Jokes aside, the most important developments in the history of PHP had to do with the engines used to power it. For decades, the Zend engine served as the reference point for the evolution of the language; designed for the needs of the World Wide Web of 1999 (a world of LAMP stacks) and as good as it was for its time, it could not evolve gracefully into a world of DevOps, containers, and Kubernetes orchestrators.
(Raise your hand if you have ever tried to put together a Dockerfile with Nginx, FPM, and Supervisor, to run some forgotten PHP 7.1 application. I feel your pain, my friend.)
Thankfully, we can move away from Zend now. Thanks to the unpredictable power of its community, there is this thing called FrankenPHP. This project has been recently adopted by the PHP Foundation as an official runtime, and it ticks all the boxes that could propel PHP into another orbit.

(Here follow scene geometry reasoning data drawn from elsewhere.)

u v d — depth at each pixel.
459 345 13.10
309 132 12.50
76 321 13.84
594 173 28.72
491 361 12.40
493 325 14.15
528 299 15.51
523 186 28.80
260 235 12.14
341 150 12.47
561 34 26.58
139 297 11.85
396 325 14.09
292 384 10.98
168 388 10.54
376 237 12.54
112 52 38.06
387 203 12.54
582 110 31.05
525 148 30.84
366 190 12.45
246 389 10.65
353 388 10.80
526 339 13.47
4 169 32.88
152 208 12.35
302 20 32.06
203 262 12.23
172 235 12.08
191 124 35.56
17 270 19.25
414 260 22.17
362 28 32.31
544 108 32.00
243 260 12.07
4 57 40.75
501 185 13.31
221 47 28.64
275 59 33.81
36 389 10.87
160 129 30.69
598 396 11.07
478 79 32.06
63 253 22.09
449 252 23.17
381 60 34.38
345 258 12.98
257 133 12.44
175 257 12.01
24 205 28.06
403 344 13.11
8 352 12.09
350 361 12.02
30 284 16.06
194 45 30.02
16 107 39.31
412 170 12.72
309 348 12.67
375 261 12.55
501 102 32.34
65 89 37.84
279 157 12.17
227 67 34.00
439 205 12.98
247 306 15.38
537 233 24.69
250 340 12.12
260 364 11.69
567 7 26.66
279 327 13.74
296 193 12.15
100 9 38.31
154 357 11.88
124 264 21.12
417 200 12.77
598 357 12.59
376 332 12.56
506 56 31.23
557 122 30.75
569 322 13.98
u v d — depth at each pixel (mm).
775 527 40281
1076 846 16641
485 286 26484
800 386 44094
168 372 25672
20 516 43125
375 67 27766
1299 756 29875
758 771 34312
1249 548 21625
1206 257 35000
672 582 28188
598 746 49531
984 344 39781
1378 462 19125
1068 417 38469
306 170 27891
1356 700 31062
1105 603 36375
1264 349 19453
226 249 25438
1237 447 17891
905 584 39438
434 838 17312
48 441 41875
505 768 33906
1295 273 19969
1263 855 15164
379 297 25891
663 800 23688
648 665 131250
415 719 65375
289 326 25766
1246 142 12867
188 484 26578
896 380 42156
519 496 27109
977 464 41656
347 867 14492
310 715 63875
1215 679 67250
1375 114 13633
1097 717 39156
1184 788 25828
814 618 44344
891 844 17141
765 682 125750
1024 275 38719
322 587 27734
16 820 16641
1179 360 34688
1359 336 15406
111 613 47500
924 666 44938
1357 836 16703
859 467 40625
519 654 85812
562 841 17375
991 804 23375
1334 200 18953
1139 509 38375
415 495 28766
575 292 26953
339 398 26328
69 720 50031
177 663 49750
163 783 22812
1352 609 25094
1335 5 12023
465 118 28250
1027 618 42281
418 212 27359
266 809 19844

FrankenPHP not only dramatically simplifies the creation of containers, but it also provides new execution models for PHP code, all while offering 100% compatibility with the massive existing codebase. We talk more about FrankenPHP in the Vidéothèque section this month.
As nice as FrankenPHP is, I do not count on the end of the backlash against PHP anytime soon. The language will continue to suffer the stigma of its humble beginnings. Rasmus Lerdorf did not get an interview in “Masterminds of Programming”, because PHP is the quintessential language built in a bazaar, as the fruit of an accidental affair design. Nor will Rasmus be invited to the next HOPL conference, despite the unreasonable popularity of the language, nor will PHP be used for PhD dissertations (other than those related to security, that is). To add insult to injury, PHP is not even mentioned in the Tao of Programming (OK, OK, it was published in 1987, I give you that).
But thankfully IEEE’s “Computer Magazine” did pay attention to PHP, and followed suit with an interview of Rasmus in both written and video formats, published in 2012.
At least that. In that interview, Rasmus states the core philosophy behind the bazaar:
I learned a bit along the way that, for this to grow, I had to give up control of PHP—I had to let other people have some control. (…) It’s not just them contributing to my project—it becomes our project, and that really changed the nature of PHP.